The crisis turned when former U.S. President Jimmy Carter volunteered to visit North Korea, which Clinton agreed to as long as Carter made clear he was acting as a private citizen.

On June 15, 1994, Carter crossed the DMZ as the Pentagon was getting closer to bombing the Yongbyon nuclear facility. Washington knew the North would retaliate after any strike and military options significantly raising American forces in and around South Korea were sprawled out on Clinton’s desk.

William Perry, then-secretary of defense, told Oberdorfer that Washington at that time didn’t know what to expect of North Korea.

“We saw the deployment on the one hand as being provocative. That was the down-side. On the other side, we saw it as demonstrating a seriousness of purpose ..... We didn’t know enough about the Korean mentality to know how to gauge the negative aspects versus the positive aspects of the signal we were sending. Therefore, I chose in my own thinking to set that signal aside, not knowing how to assess it, and recognizing we could have either of those two possibilities.”

On June 16, Carter brokered the outline of an agreement with North Korean leader Kim Il Sung through which Pyongyang agreed to freeze its nuclear program in exchange for Washington’s halt of the sanctions drive in the UN and resumption of inter-governmental talks.

Carter announced the breakthrough deal in an interview with CNN, the only film crew allowed to accompany the former president. Clinton and his top aides, who had been gathered in the White House for another marathon meeting on the North Korea crisis, paused to tune in.

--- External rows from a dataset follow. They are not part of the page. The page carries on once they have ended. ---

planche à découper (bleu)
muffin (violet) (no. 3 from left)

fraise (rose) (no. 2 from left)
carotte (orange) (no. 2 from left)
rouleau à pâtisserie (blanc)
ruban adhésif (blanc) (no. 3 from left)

Mike Chinoy, the CNN journalist who led the film crew, wrote in his 2008 book, “Meltdown: The Inside Story of the North Korean Nuclear Crisis,” that North Korean officials were so relieved at the outcome that they took Carter for a cruise on Kim’s luxurious yacht. Chinoy and his CNN colleagues were presented with the “most precious possible gift - our very own Kim Il Sung buttons.”

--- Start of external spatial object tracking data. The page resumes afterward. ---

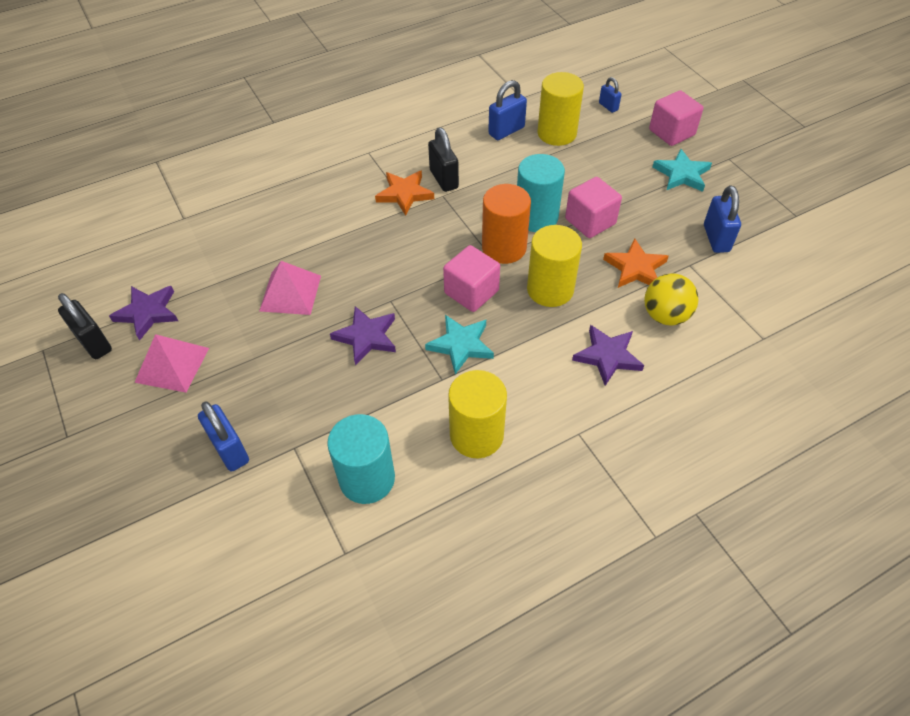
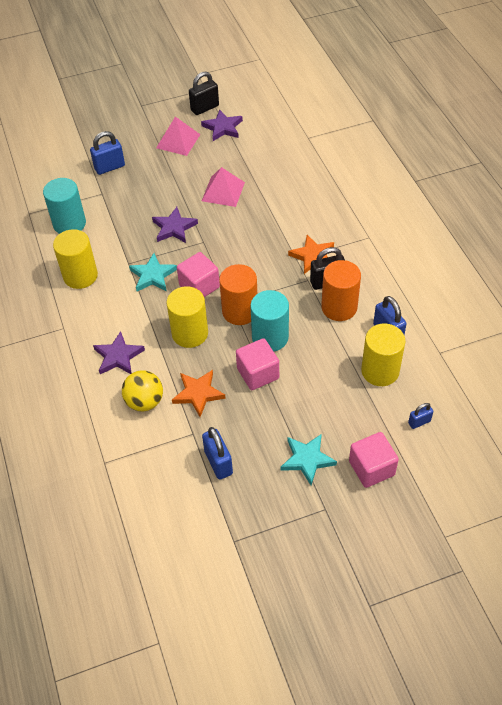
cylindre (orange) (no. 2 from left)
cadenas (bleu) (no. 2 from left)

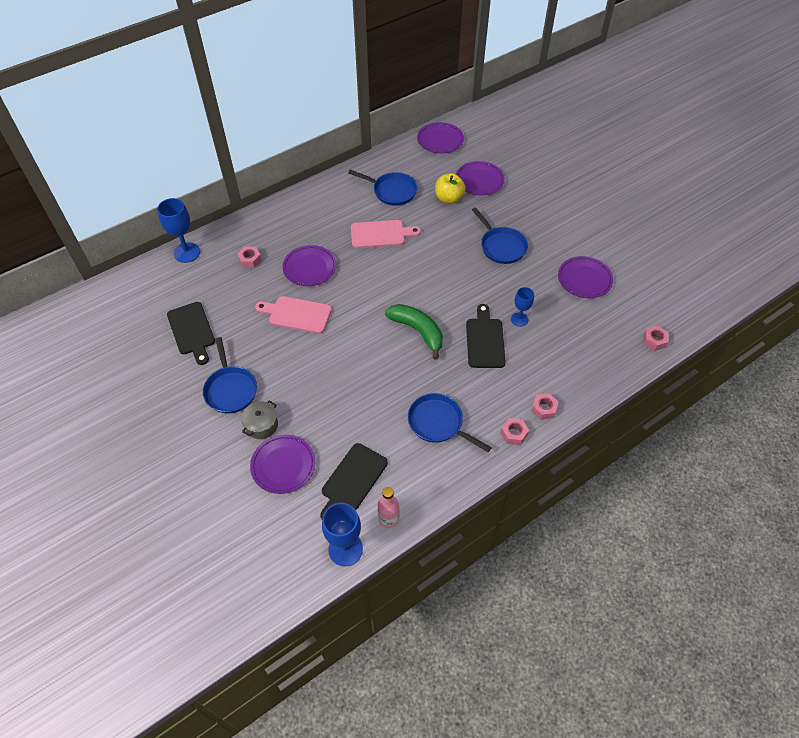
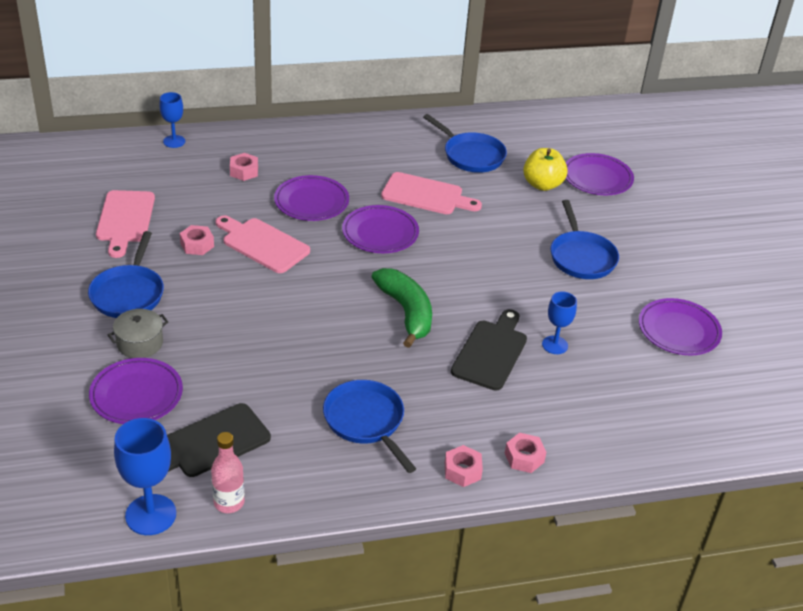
assiette (violet) (no. 3 from left)
écrou (rose) (no. 1 from left)
planche à découper (rose) (no. 1 from left)
verre à pied (bleu) (no. 2 from left)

Four months later on Oct. 21, 1994, North Korea and the United States signed the so-called Agreed Framework in Geneva, through which Washington agreed to finance and supply light-water reactor power plants with a total generating capacity of approximately 2,000 megawatts by a target date of 2003. South Korea later volunteered to pay most of the $4.6 billion cost, around 70 percent, with Japan providing the rest.

The United States also promised to give North Korea 500,000 tons of heavy oil annually.

In exchange, Pyongyang agreed to freeze its graphite-moderated reactors, and ultimately dismantle the reactors. It also pledged to allow the IAEA to monitor the freeze and provide full cooperation for the purpose.

The Korean nuclear crisis was over - temporarily.